INSTRUCTION: Below are the entries. Transcribe exactly the lines from the one with "jednocześnie dziewięcioro dzieci." through the one with "przeżyły. Teraz mają już cztery lata.", ends included, and leave out all others.

:: RECORDS TO PROCESS

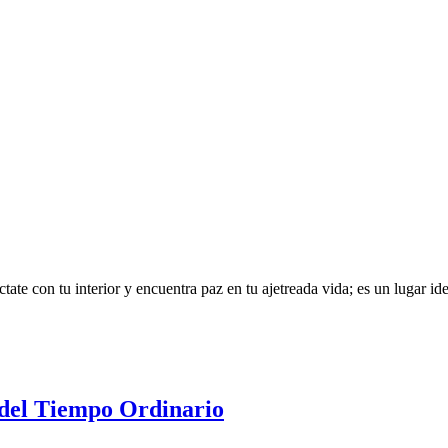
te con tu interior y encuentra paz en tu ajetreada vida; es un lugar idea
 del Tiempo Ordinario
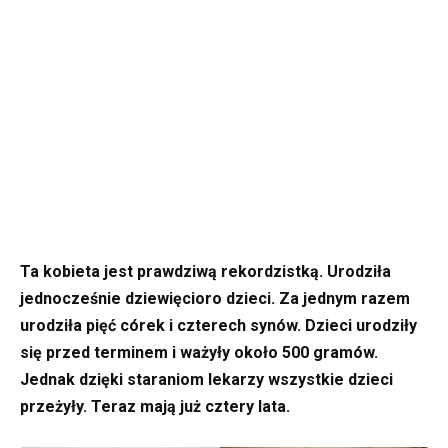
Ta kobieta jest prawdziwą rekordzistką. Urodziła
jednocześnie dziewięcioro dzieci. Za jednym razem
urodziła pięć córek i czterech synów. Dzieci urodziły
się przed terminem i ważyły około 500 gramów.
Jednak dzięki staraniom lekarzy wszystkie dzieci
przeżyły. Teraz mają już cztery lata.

::::
:: RECORDS TO PROCESS

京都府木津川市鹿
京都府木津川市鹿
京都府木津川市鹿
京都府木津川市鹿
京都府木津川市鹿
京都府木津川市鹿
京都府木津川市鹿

::::

ANSWER BELOW:
jednocześnie dziewięcioro dzieci. Za jednym razem
urodziła pięć córek i czterech synów. Dzieci urodziły
się przed terminem i ważyły około 500 gramów.
Jednak dzięki staraniom lekarzy wszystkie dzieci
przeżyły. Teraz mają już cztery lata.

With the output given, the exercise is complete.